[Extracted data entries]
________________
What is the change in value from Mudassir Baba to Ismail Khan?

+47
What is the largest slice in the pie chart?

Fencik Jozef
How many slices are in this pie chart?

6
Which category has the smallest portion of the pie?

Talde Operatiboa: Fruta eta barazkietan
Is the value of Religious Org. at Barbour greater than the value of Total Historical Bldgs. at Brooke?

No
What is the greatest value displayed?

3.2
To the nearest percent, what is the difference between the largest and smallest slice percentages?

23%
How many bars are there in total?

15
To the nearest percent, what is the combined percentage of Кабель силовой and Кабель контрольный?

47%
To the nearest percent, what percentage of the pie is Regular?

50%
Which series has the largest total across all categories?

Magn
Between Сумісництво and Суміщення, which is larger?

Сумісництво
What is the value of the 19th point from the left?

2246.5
________________
(WHAT YOU NEED TO DO): Count the lines in the items above that contain the string "Сумісництво", and reply with the number alone.

(OUTPUT FOR THIS TASK): 2